■ AIM OF THE EXERCISE:
Copy the data exactly from the line that contains "Never leave a" through the line that contains "WARNING!: Finger Hazard!", keeping both end lines and leaving out everything else.

■ ENTRIES SHOWN:
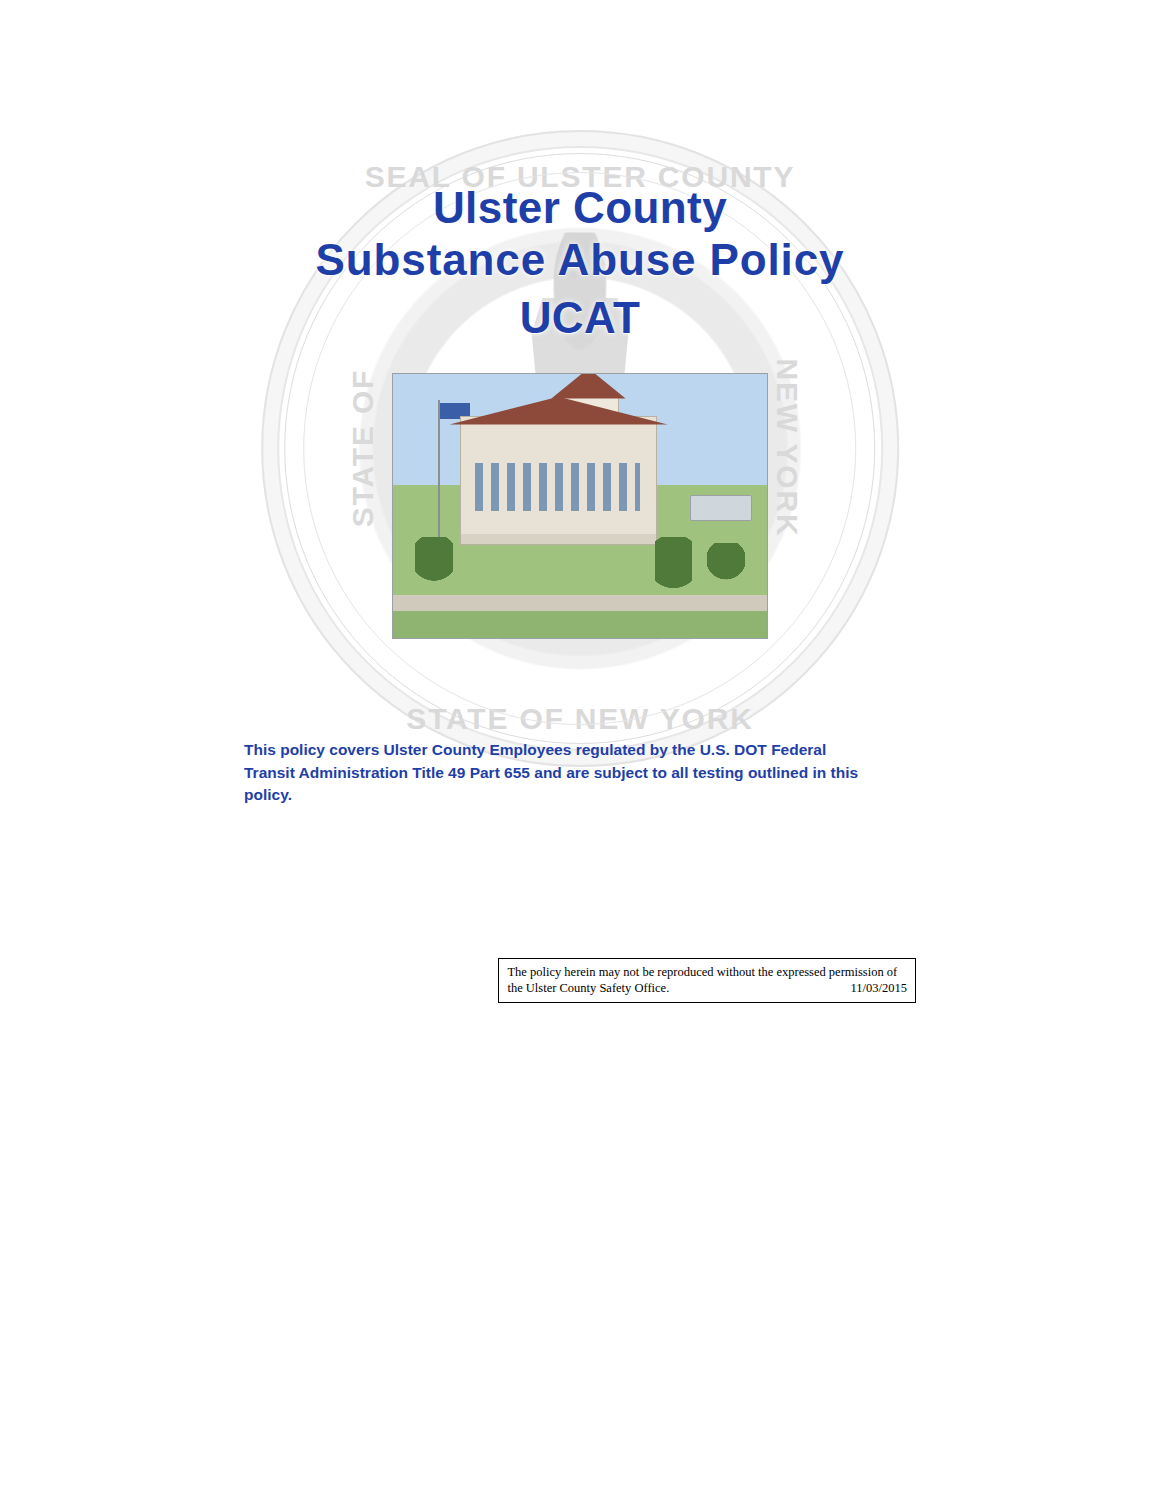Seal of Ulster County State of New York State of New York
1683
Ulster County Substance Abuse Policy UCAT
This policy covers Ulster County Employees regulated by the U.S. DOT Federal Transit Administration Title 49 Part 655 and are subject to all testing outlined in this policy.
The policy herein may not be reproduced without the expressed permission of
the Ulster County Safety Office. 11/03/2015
--
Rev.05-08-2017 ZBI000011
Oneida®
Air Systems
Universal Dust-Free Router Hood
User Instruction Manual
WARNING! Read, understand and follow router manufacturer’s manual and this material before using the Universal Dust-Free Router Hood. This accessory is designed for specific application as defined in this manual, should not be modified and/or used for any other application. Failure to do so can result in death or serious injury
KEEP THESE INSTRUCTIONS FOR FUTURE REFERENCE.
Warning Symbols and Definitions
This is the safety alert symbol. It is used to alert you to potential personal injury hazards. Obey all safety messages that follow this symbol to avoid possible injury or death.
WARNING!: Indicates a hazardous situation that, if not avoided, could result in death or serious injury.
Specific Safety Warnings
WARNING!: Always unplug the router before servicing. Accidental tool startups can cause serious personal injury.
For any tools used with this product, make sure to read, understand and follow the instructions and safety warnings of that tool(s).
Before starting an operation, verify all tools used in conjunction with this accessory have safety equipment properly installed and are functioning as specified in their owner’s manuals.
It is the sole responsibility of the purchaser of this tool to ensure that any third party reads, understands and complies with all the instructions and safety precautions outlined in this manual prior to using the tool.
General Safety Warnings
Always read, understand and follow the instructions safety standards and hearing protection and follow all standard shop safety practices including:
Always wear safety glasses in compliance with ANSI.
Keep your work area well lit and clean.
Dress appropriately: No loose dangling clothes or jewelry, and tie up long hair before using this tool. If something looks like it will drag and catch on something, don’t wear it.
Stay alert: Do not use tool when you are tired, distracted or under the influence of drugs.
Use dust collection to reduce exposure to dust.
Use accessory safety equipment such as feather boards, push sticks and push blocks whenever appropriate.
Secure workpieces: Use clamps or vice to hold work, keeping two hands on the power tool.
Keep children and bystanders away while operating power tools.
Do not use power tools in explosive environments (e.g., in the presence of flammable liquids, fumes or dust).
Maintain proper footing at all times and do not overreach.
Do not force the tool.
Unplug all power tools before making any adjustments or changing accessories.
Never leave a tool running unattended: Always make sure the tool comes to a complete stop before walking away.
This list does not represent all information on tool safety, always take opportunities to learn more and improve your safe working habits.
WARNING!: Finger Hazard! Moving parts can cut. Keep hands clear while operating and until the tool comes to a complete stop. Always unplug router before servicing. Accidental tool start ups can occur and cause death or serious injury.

■ EXERCISE OUTPUT:
Never leave a tool running unattended: Always make sure the tool comes to a complete stop before walking away.
This list does not represent all information on tool safety, always take opportunities to learn more and improve your safe working habits.
WARNING!: Finger Hazard! Moving parts can cut. Keep hands clear while operating and until the tool comes to a complete stop. Always unplug router before servicing. Accidental tool start ups can occur and cause death or serious injury.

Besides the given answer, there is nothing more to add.